Laura: “My songs are all autobiographical, but Worst Vacation is the one most literally taken from my life. My breakup with my ex-husband back in 2012 was very abrupt, and I moved out of our home within a month.  Anyone who’s been through that kind of break up knows how disorienting it can be, having your identity wrapped up with another person’s and then suddenly severing those ties.  The song describes the first morning I woke up in my new apartment after the breakup.  At first I didn’t know where I was, but I could see my two huge suitcases, and for a second I thought “Am I on vacation?”  Then I remembered where I was, and I had to laugh at the idea of this new life as a vacation – the worst one ever!”

You have a very talented set of musicians working alongside you in the Heartache, how did you get them to buy into the nature of the songs?

Laura: “I am extraordinarily lucky to have Bob, Michele, Ian and Ted.  They are all fans of classic country music, and they understood right away the sound I was going for.  Every one of them has made invaluable contributions to the mood of the songs and the arrangements.  There’s a moment during every Heartache show when I look around and think, “Wow, these great musicians want to play with me?”  It never ceases to amaze me.”

The song Imitation of You is punchy, it offers a wonderful look at the stupidity of blatant misogyny that some people who practice such outdated masochistic nonsense, was this a conscious rebuke to get some men to look deeply at their actions?

Laura: “It was a very conscious rebuke of one particular man, of course, but it is a critique of bad behaviour in general.  That sort of womanizing behaviour makes me angry, as does the “boys will be boys, none of my business” attitude that allows it to thrive.  I had the idea for that song three or four years ago, but I couldn’t finish it, I just didn’t feel confident about it.  It took me being really mad to be able to finish it.”

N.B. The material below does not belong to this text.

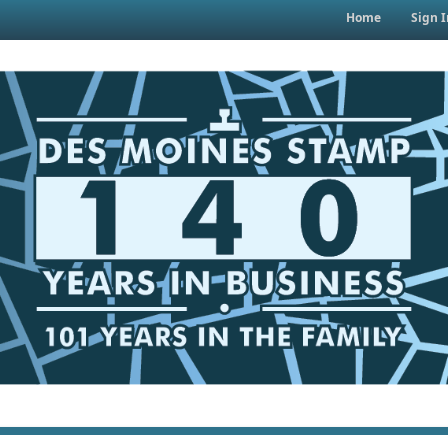
Home
Sign I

Do you think that the nature of relationships has changed in the last 50 years?

Laura: “We’re still very much dealing with the fallout of the sexual revolution and feminism, and the nature of relationships is still evolving.  There’s a lot of freedom in relationships now, there’s a sense that you can have any kind of relationship you want, define it however you choose.  Because relationships are no longer about conforming to some sort of societal norm – traditional marriage, nuclear family, etc – they have to be about true honesty, equality and intimacy.  And that kind of vulnerability is really difficult.”

The more you hear to the album it also seem to have an underlying thread of a woman’s journey, a female Kerouac if you like, in which the listener is given a real taste of your life, this must be something to feel very proud of.

Laura: “This album does feel like a journey, because it chronicles a time of great movement and transition in my life.  I am very proud of the album and of the journey itself.  I came out of a sad and confusing time with a great deal of strength, clarity, peace and gratitude.  Heartless Woman documents that path.”

The empty Bottle and Tear My Still House Down deal with the subject of alcohol, to the rock musician this is normal territory, how does it transfer into the realm of Americana and country.

Laura: “If you go back to classic country music of the 50’s and 60’s, alcohol is a huge theme in those songs.  I’ve always been inspired by the brutal honesty in classic country music, and songs like “Tonight the Bottle Let Me Down,”  “Don’t Come Home a Drinkin'” and “There Stands the Glass” are all a part of that. I think of the songs I write about alcohol and alcoholism as coming from that tradition.”

Do you have a drink of choice?

Laura: “I do, my go-to is a rye whiskey on the rocks.  Or I’ll go with a Jameson if they don’t have rye.

Congratulations again on such a marvellous album, it was a privilege to hear it.